▶ [Given passage]
---*---

Since tracepoint sched_switch changes its reported task state type,
update the parsing logic accordingly.

Signed-off-by: Ze Gao <zegao@tencent.com>
---
 tools/perf/builtin-sched.c | 55 +++++++-------------------------------
 1 file changed, 9 insertions(+), 46 deletions(-)

diff --git a/tools/perf/builtin-sched.c b/tools/perf/builtin-sched.c
index cc4ba506e119..b92f376fdd9a 100644
--- a/tools/perf/builtin-sched.c
+++ b/tools/perf/builtin-sched.c
@@ -92,24 +92,6 @@ struct sched_atom {
 	struct task_desc	*wakee;
 };
 
-#define TASK_STATE_TO_CHAR_STR "RSDTtZXxKWP"
-
-/* task state bitmask, copied from include/linux/sched.h */
-#define TASK_RUNNING		0
-#define TASK_INTERRUPTIBLE	1
-#define TASK_UNINTERRUPTIBLE	2
-#define __TASK_STOPPED		4
-#define __TASK_TRACED		8
-/* in tsk->exit_state */
-#define EXIT_DEAD		16
-#define EXIT_ZOMBIE		32
-#define EXIT_TRACE		(EXIT_ZOMBIE | EXIT_DEAD)
-/* in tsk->state again */
-#define TASK_DEAD		64
-#define TASK_WAKEKILL		128
-#define TASK_WAKING		256
-#define TASK_PARKED		512
-
 enum thread_state {
 	THREAD_SLEEPING = 0,
 	THREAD_WAIT_CPU,
@@ -266,7 +248,7 @@ struct thread_runtime {
 	u64 total_preempt_time;
 	u64 total_delay_time;
 
-	int last_state;
+	char last_state;
 
 	char shortname[3];
 	bool comm_changed;
@@ -860,7 +842,7 @@ static int replay_switch_event(struct perf_sched *sched,
 		   *next_comm  = evsel__strval(evsel, sample, "next_comm");
 	const u32 prev_pid = evsel__intval(evsel, sample, "prev_pid"),
 		  next_pid = evsel__intval(evsel, sample, "next_pid");
-	const u64 prev_state = evsel__intval(evsel, sample, "prev_state");
+	const char prev_state = evsel__intval(evsel, sample, "prev_state");
 	struct task_desc *prev, __maybe_unused *next;
 	u64 timestamp0, timestamp = sample->time;
 	int cpu = sample->cpu;
@@ -1050,13 +1032,6 @@ static int thread_atoms_insert(struct perf_sched *sched, struct thread *thread)

---*---

▶ [Extracted records]
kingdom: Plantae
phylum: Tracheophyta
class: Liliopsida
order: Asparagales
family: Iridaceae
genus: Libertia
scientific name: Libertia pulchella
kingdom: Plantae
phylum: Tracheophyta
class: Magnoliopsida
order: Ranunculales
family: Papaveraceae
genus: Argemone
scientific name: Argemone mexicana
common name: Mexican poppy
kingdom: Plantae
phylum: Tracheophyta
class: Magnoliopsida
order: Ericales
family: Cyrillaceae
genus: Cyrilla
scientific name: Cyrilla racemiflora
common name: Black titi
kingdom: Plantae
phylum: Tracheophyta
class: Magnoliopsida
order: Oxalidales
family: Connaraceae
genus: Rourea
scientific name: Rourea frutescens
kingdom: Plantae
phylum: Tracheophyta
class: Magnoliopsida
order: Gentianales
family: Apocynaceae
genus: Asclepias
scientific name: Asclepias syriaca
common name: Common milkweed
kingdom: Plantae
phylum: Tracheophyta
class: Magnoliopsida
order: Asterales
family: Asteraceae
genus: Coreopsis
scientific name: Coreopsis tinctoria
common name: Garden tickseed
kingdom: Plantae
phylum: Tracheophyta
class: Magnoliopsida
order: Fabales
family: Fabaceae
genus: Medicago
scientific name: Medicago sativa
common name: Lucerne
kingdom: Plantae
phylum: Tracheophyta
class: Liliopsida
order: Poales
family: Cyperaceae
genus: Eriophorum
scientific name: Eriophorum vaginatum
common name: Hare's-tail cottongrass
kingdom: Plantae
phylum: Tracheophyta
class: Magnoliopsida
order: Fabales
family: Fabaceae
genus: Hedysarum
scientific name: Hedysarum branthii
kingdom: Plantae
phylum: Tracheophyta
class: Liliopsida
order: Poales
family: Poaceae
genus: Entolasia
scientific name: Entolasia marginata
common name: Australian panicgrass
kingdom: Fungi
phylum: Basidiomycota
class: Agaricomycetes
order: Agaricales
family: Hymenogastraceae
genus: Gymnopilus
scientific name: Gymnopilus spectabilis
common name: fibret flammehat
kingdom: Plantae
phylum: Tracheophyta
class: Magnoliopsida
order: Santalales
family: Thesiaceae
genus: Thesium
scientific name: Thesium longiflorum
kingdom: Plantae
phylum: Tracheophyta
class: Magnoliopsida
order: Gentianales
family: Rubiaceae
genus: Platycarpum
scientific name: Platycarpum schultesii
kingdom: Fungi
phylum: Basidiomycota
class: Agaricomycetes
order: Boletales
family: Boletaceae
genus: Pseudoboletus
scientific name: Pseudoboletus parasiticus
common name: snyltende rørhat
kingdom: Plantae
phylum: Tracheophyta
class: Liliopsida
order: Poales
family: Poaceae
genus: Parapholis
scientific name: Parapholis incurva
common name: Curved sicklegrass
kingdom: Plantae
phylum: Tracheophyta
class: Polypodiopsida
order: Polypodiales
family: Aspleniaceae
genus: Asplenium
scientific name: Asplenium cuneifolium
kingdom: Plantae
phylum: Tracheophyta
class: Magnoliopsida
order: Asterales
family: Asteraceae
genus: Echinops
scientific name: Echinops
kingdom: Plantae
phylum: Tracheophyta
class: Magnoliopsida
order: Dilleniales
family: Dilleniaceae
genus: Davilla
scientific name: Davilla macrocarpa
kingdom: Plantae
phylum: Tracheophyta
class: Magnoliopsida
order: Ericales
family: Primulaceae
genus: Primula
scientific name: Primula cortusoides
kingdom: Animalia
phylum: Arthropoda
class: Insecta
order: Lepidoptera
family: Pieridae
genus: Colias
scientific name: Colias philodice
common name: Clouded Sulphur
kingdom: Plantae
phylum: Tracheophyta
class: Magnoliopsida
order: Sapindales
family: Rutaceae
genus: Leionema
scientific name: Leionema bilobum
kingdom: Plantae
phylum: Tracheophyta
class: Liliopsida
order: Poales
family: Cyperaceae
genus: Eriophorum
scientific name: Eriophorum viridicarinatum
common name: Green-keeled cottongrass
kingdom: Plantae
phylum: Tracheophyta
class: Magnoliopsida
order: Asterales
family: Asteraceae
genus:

---*---

▶ [Written problem A] Copy the perf sched patch from "char shortname[3];" up to and including "struct thread *thread)", putting "short_name" wherever "shortname" appears.
▶ [Written problem B] Extend the perf sched patch beyond its last line with the diff lines that come next.

▶ [Written response A]
char short_name[3];
 	bool comm_changed;
@@ -860,7 +842,7 @@ static int replay_switch_event(struct perf_sched *sched,
 		   *next_comm  = evsel__strval(evsel, sample, "next_comm");
 	const u32 prev_pid = evsel__intval(evsel, sample, "prev_pid"),
 		  next_pid = evsel__intval(evsel, sample, "next_pid");
-	const u64 prev_state = evsel__intval(evsel, sample, "prev_state");
+	const char prev_state = evsel__intval(evsel, sample, "prev_state");
 	struct task_desc *prev, __maybe_unused *next;
 	u64 timestamp0, timestamp = sample->time;
 	int cpu = sample->cpu;
@@ -1050,13 +1032,6 @@ static int thread_atoms_insert(struct perf_sched *sched, struct thread *thread)

▶ [Written response B]
 	return 0;
 }
 
-static char sched_out_state(u64 prev_state)
-{
-	const char *str = TASK_STATE_TO_CHAR_STR;
-
-	return str[prev_state];
-}
-
 static int
 add_sched_out_event(struct work_atoms *atoms,
 		    char run_state,
@@ -1132,7 +1107,7 @@ static int latency_switch_event(struct perf_sched *sched,
 {
 	const u32 prev_pid = evsel__intval(evsel, sample, "prev_pid"),
 		  next_pid = evsel__intval(evsel, sample, "next_pid");
-	const u64 prev_state = evsel__intval(evsel, sample, "prev_state");
+	const char prev_state = evsel__intval(evsel, sample, "prev_state");
 	struct work_atoms *out_events, *in_events;
 	struct thread *sched_out, *sched_in;
 	u64 timestamp0, timestamp = sample->time;
@@ -1168,7 +1143,7 @@ static int latency_switch_event(struct perf_sched *sched,
 			goto out_put;
 		}
 	}
-	if (add_sched_out_event(out_events, sched_out_state(prev_state), timestamp))
+	if (add_sched_out_event(out_events, prev_state, timestamp))
 		return -1;
 
 	in_events = thread_atoms_search(&sched->atom_root, sched_in, &sched->cmp_pid);
@@ -2026,24 +2001,12 @@ static void timehist_header(struct perf_sched *sched)
 	printf("\n");
 }
 
-static char task_state_char(struct thread *thread, int state)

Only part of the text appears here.